When she was gone the mild-looking general sat back down and crossed his legs. He was wearing a double-breasted blue blazer and gray slacks of very fine light flannel. On his feet were the black laceless shoes that he still had made in London. His hazel Sunday-school teacher's eyes were covered by rimless bifocals. His face was round and unremarkable. His gray hair was thinning. Only his voice was distinctive. It was a deep clipped bass.
“She said Citron, I believe. Your wife.”
Keats nodded and sat back down behind his desk.

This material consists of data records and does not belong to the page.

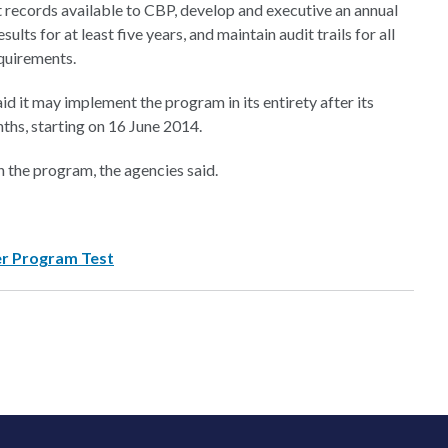
rt records available to CBP, develop and executive an annual
sults for at least five years, and maintain audit trails for all
equirements.
d it may implement the program in its entirety after its
ths, starting on 16 June 2014.
n the program, the agencies said.
er Program Test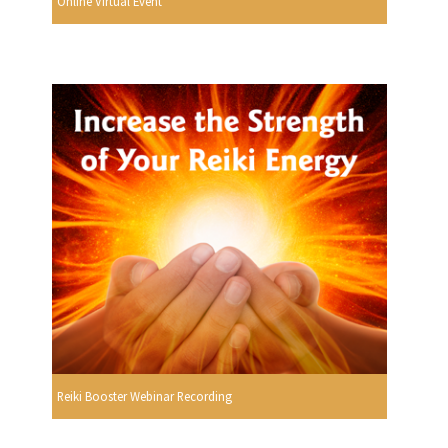
Online Virtual Event
Reiki Booster Webinar Recording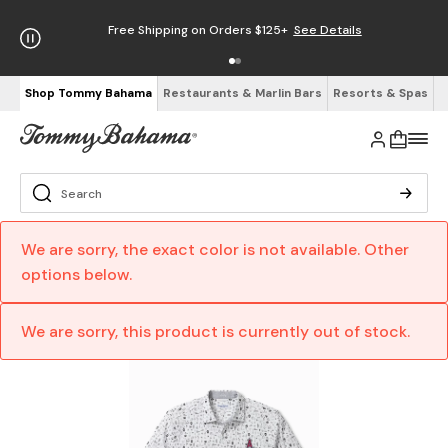
Free Shipping on Orders $125+
See Details
Shop Tommy Bahama
Restaurants & Marlin Bars
Resorts & Spas
We are sorry, the exact color is not available. Other
options below.
We are sorry, this product is currently out of stock.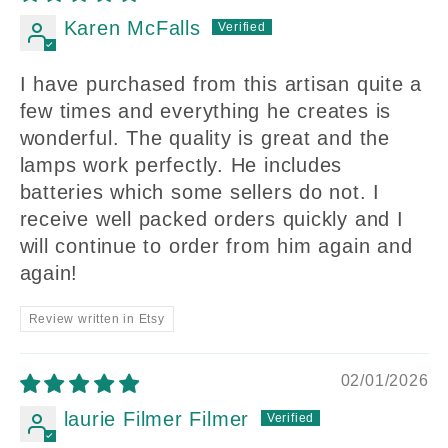
Karen McFalls
I have purchased from this artisan quite a
few times and everything he creates is
wonderful. The quality is great and the
lamps work perfectly. He includes
batteries which some sellers do not. I
receive well packed orders quickly and I
will continue to order from him again and
again!
Review written in Etsy
02/01/2026
laurie Filmer Filmer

“Gladys's son, I presume.”
Again Keats nodded. “Yeah, he's Gladys's kid all right.” “Well,” the general said. “That does present us with yet another problem, hmm?”
“You mean my daughter?”
“The problem—or question—as I see it, is why did young Citron ask your daughter to accompany him, hmm?” The general usually ended his questions with “hmm?” It was a habit he had picked up from an upperclassman at Virginia Military Institute, where he had been sent by his father, himself a general, after his eyes prevented him from being admitted to West Point. The general was actually a colonel-general and his name was Rafael Carrasco-Cortes. He was fifty-six years old and looking forward to an extremely comfortable retirement. However, his retirement now seemed to depend almost entirely on the man who sat behind the large desk in the book-lined room. The general was sure the books were unread, probably unopened. To the general, B. S. Keats was a social inferior, clever perhaps, but crude and ignorant and, of course, dangerous. B. S. Keats invariably thought of Carrasco-Cortes as the spic general. Their mutual contempt made for a curiously effective partnership.